> **Your objective**: Quote all entries exactly, leaving pictures aside.
BEGIN Source material
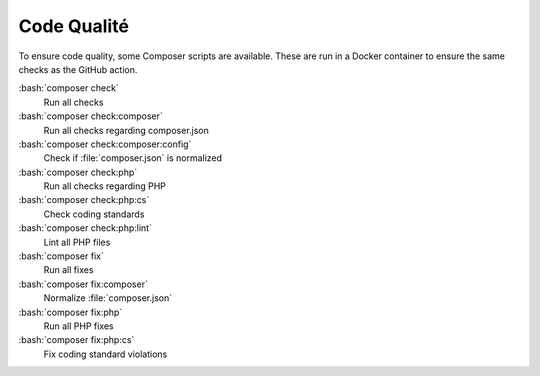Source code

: ﻿..  include:: /Includes.rst.txt
..  _code-quality:

=============
Code Qualité
=============

To ensure code quality, some Composer scripts are available. These
are run in a Docker container to ensure the same checks as the
GitHub action.

:bash:`composer check`
    Run all checks
:bash:`composer check:composer`
    Run all checks regarding composer.json
:bash:`composer check:composer:config`
    Check if :file:`composer.json` is normalized
:bash:`composer check:php`
    Run all checks regarding PHP
:bash:`composer check:php:cs`
    Check coding standards
:bash:`composer check:php:lint`
    Lint all PHP files
:bash:`composer fix`
    Run all fixes
:bash:`composer fix:composer`
    Normalize :file:`composer.json`
:bash:`composer fix:php`
    Run all PHP fixes
:bash:`composer fix:php:cs`
    Fix coding standard violations

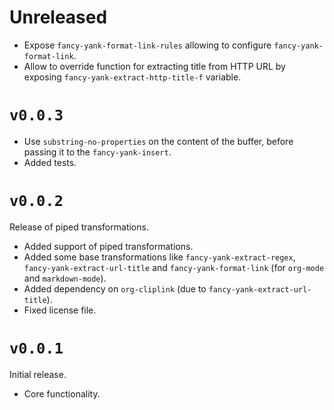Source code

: * Unreleased
- Expose ~fancy-yank-format-link-rules~ allowing to configure
  ~fancy-yank-format-link~.
- Allow to override function for extracting title from HTTP URL by exposing
  ~fancy-yank-extract-http-title-f~ variable.

* ~v0.0.3~
- Use ~substring-no-properties~ on the content of the buffer, before passing it
  to the ~fancy-yank-insert~.
- Added tests.

* ~v0.0.2~
Release of piped transformations.

- Added support of piped transformations.
- Added some base transformations like ~fancy-yank-extract-regex~,
  ~fancy-yank-extract-url-title~ and ~fancy-yank-format-link~ (for ~org-mode~
  and ~markdown-mode~).
- Added dependency on ~org-cliplink~ (due to ~fancy-yank-extract-url-title~).
- Fixed license file.

* ~v0.0.1~
Initial release.

- Core functionality.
END Source material
> **Answer for this exercise**:
Source code

: ﻿..  include:: /Includes.rst.txt
..  _code-quality:

=============
Code Qualité
=============

To ensure code quality, some Composer scripts are available. These
are run in a Docker container to ensure the same checks as the
GitHub action.

:bash:`composer check`
    Run all checks
:bash:`composer check:composer`
    Run all checks regarding composer.json
:bash:`composer check:composer:config`
    Check if :file:`composer.json` is normalized
:bash:`composer check:php`
    Run all checks regarding PHP
:bash:`composer check:php:cs`
    Check coding standards
:bash:`composer check:php:lint`
    Lint all PHP files
:bash:`composer fix`
    Run all fixes
:bash:`composer fix:composer`
    Normalize :file:`composer.json`
:bash:`composer fix:php`
    Run all PHP fixes
:bash:`composer fix:php:cs`
    Fix coding standard violations

Source code

: * Unreleased
- Expose ~fancy-yank-format-link-rules~ allowing to configure
  ~fancy-yank-format-link~.
- Allow to override function for extracting title from HTTP URL by exposing
  ~fancy-yank-extract-http-title-f~ variable.

* ~v0.0.3~
- Use ~substring-no-properties~ on the content of the buffer, before passing it
  to the ~fancy-yank-insert~.
- Added tests.

* ~v0.0.2~
Release of piped transformations.

- Added support of piped transformations.
- Added some base transformations like ~fancy-yank-extract-regex~,
  ~fancy-yank-extract-url-title~ and ~fancy-yank-format-link~ (for ~org-mode~
  and ~markdown-mode~).
- Added dependency on ~org-cliplink~ (due to ~fancy-yank-extract-url-title~).
- Fixed license file.

* ~v0.0.1~
Initial release.

- Core functionality.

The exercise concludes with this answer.